Is een stem op UUinActie eigenlijk wel verantwoord?
UUinActie wil de eisen van WOinActie overbrengen in de Utrechtse universiteitsraad en de bestaande medezeggenschap opschudden en democratiseren. Een nobel streven, maar er zijn zeker drie redenen om niet op UUinActie te stemmen, zo blijkt uit het artikel Enorme declaraties bij universiteiten: cultuurprobleem of overdreven ophef? in Trouw over de nasleep van het declaratiedrama - berichtgeving waarbij ikzelf overigens betrokken was. Met name opmerkingen van U-raadslid en fractievoorzitter van de personeelsgeleding Joop Schippers hebben mij aan het denken gezet.
Ten eerste is er geen enkel probleem met de bestaande bestuursstructuur, zo leert hoogleraar Joop Schippers ons. De deur van het College van Bestuur staat altijd open, zegt hij in Trouw, en bestuurders zijn aanspreekbaar. Interventies zoals die van Floris Boudens die het declaratiegedrag van de collegevoorzitter aan de kaak stelde, zijn in zijn ogen dan ook hinderlijk. Dus: wie zou er controleerbaarheid willen, als er al toegankelijkheid is?
Punt twee: verkeersveiligheid. Dat komt in de eisenlijsten van WOinActie of UUinActie totaal niet naar voren, terwijl de bestaande medezeggenschap zich daar al lange tijd hard voor maakt. Schippers stelt in algemene zin dat ‘de medezeggenschap steeds het standpunt heeft ingenomen dat je niet wilt dat een bestuurder na een dag vol vergaderingen vermoeid in de auto stapt en vervolgens tegen een boom aan rijdt’. Ik eis dat UU in Actie dit standpunt in haar programma opneemt én uitbreidt: het is wat mij betreft ook volstrekt onacceptabel als vermoeide schoonmakers, docenten, IT’ers, promovendi of chauffeurs na een dag hard werken tegen een boom aan rijden. Als je er goed over nadenkt, is het met de huidige werkdruk verbazingwekkend dat er langs de Utrechtse wegen überhaupt nog bomen staan waar geen universitaire medewerkers tegenaan zijn gebotst.

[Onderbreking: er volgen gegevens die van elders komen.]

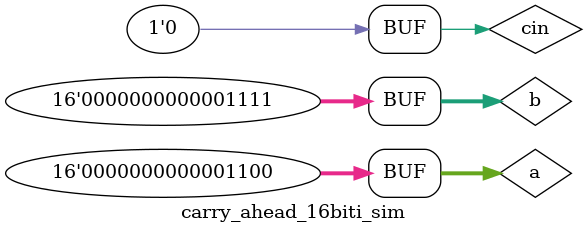
<source format=v>
`timescale 1ns / 1ps


module carry_ahead_16biti_sim;

    reg [15:0] a;
    reg [15:0] b;
    reg cin;
    wire [15:0] sum;
    wire cout;
    
    carry_ahead_16biti test2 (a, b, cin, sum, cout);
    
    initial begin
       #20 a = 16'd12; b = 16'd15; cin = 0;
    end
endmodule

</source>
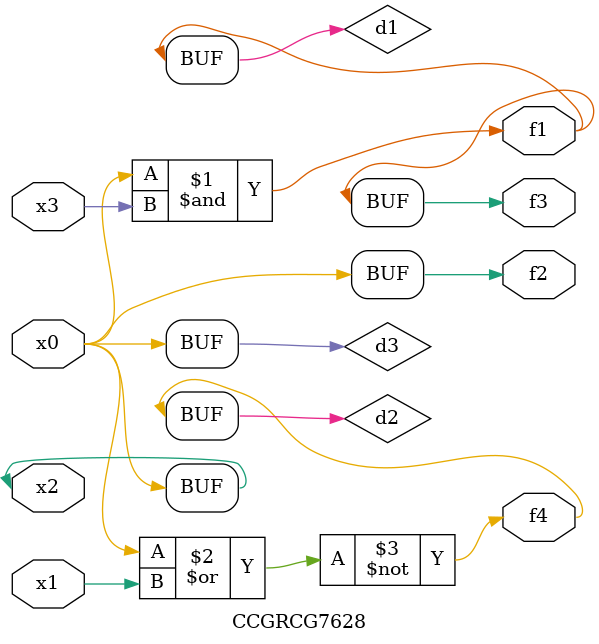
<source format=v>
module CCGRCG7628(
	input x0, x1, x2, x3,
	output f1, f2, f3, f4
);

	wire d1, d2, d3;

	and (d1, x2, x3);
	nor (d2, x0, x1);
	buf (d3, x0, x2);
	assign f1 = d1;
	assign f2 = d3;
	assign f3 = d1;
	assign f4 = d2;
endmodule

</source>
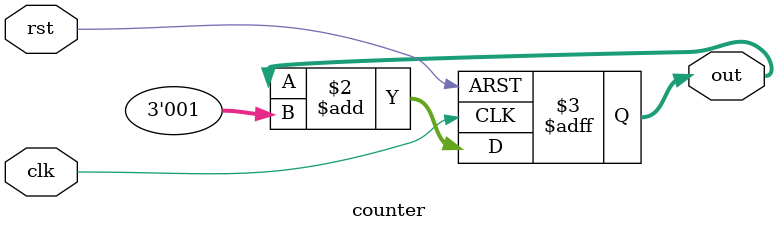
<source format=v>



module counter (rst,clk,out);

	input rst,clk;
	output [2:0] out;
	reg [2:0] out;
	always@(posedge clk,posedge rst)
	begin
		if(rst)
			out <= 3'b000;	
		else
			out <= out + 3'b001;
	end
	
endmodule 
</source>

Tot slot: zijn de figuren achter UUinActie eigenlijk wel te vertrouwen? Er zijn namelijk nogal wat Belgen of mensen met een Belgische connectie aan verbonden, en ik weet niet of zij wel in staat zijn tot verantwoord declareren. Ik ben het met Schippers eens, ‘dat we ons hier in Nederland grosso modo netjes en sober gedragen’, als het om declaraties gaat. Maar met die zuiderse smulpapen weet ik het zo net nog niet. Aan de Belgische universiteiten is immers zelfs iedere postdoc – en ik spreek uit ervaring – vanaf de noen eerst uren zoet met het verorberen van copieuze spijzen en exquise wijnen, om daarna de rest van de werkdag te spenderen aan het invullen van de bijbehorende declaratieformulieren, alvorens zich naar huis te laten chauffeuren. En dat soort toestanden, dat moet je hier niet willen.